> **Given task**: Please transcribe every line of the items below, reproducing each one without any change.

##########

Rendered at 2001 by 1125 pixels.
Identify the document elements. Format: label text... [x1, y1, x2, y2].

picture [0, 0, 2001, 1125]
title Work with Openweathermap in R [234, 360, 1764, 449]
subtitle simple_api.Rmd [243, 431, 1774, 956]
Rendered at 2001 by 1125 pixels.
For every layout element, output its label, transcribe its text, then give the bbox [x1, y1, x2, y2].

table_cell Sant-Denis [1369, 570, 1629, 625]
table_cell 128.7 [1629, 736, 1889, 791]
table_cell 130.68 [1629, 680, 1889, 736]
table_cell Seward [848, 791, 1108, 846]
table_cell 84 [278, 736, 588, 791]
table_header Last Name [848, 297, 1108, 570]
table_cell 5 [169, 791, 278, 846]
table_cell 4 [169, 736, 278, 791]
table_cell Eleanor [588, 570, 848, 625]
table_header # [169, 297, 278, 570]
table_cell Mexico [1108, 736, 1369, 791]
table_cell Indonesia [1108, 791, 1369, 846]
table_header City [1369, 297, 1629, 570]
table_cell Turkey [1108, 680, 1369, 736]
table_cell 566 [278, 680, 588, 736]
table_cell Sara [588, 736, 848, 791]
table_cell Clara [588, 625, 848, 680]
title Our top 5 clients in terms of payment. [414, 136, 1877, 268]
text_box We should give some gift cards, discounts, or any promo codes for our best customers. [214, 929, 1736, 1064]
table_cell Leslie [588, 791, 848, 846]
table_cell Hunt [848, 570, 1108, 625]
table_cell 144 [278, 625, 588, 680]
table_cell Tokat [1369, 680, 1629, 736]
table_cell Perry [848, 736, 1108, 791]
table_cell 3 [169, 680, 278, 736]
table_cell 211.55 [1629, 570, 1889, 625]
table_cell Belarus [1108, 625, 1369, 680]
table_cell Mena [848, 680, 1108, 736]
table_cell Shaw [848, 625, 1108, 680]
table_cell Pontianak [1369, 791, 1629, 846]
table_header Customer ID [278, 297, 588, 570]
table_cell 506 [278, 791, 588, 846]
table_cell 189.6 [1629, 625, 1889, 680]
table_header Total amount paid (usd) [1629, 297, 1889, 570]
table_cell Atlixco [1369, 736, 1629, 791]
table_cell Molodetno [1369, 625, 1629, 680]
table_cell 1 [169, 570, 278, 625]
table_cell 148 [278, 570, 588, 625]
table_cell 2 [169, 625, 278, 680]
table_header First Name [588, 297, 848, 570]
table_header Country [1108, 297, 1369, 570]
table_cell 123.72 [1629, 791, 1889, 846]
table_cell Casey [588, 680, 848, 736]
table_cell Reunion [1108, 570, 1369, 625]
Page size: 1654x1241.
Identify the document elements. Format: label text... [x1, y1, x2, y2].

##########

> **Task output**:
Rendered at 2001 by 1125 pixels.
Identify the document elements. Format: label text... [x1, y1, x2, y2].

picture [0, 0, 2001, 1125]
title Work with Openweathermap in R [234, 360, 1764, 449]
subtitle simple_api.Rmd [243, 431, 1774, 956]
Rendered at 2001 by 1125 pixels.
For every layout element, output its label, transcribe its text, then give the bbox [x1, y1, x2, y2].

table_cell Sant-Denis [1369, 570, 1629, 625]
table_cell 128.7 [1629, 736, 1889, 791]
table_cell 130.68 [1629, 680, 1889, 736]
table_cell Seward [848, 791, 1108, 846]
table_cell 84 [278, 736, 588, 791]
table_header Last Name [848, 297, 1108, 570]
table_cell 5 [169, 791, 278, 846]
table_cell 4 [169, 736, 278, 791]
table_cell Eleanor [588, 570, 848, 625]
table_header # [169, 297, 278, 570]
table_cell Mexico [1108, 736, 1369, 791]
table_cell Indonesia [1108, 791, 1369, 846]
table_header City [1369, 297, 1629, 570]
table_cell Turkey [1108, 680, 1369, 736]
table_cell 566 [278, 680, 588, 736]
table_cell Sara [588, 736, 848, 791]
table_cell Clara [588, 625, 848, 680]
title Our top 5 clients in terms of payment. [414, 136, 1877, 268]
text_box We should give some gift cards, discounts, or any promo codes for our best customers. [214, 929, 1736, 1064]
table_cell Leslie [588, 791, 848, 846]
table_cell Hunt [848, 570, 1108, 625]
table_cell 144 [278, 625, 588, 680]
table_cell Tokat [1369, 680, 1629, 736]
table_cell Perry [848, 736, 1108, 791]
table_cell 3 [169, 680, 278, 736]
table_cell 211.55 [1629, 570, 1889, 625]
table_cell Belarus [1108, 625, 1369, 680]
table_cell Mena [848, 680, 1108, 736]
table_cell Shaw [848, 625, 1108, 680]
table_cell Pontianak [1369, 791, 1629, 846]
table_header Customer ID [278, 297, 588, 570]
table_cell 506 [278, 791, 588, 846]
table_cell 189.6 [1629, 625, 1889, 680]
table_header Total amount paid (usd) [1629, 297, 1889, 570]
table_cell Atlixco [1369, 736, 1629, 791]
table_cell Molodetno [1369, 625, 1629, 680]
table_cell 1 [169, 570, 278, 625]
table_cell 148 [278, 570, 588, 625]
table_cell 2 [169, 625, 278, 680]
table_header First Name [588, 297, 848, 570]
table_header Country [1108, 297, 1369, 570]
table_cell 123.72 [1629, 791, 1889, 846]
table_cell Casey [588, 680, 848, 736]
table_cell Reunion [1108, 570, 1369, 625]
Page size: 1654x1241.
Identify the document elements. Format: label text... [x1, y1, x2, y2].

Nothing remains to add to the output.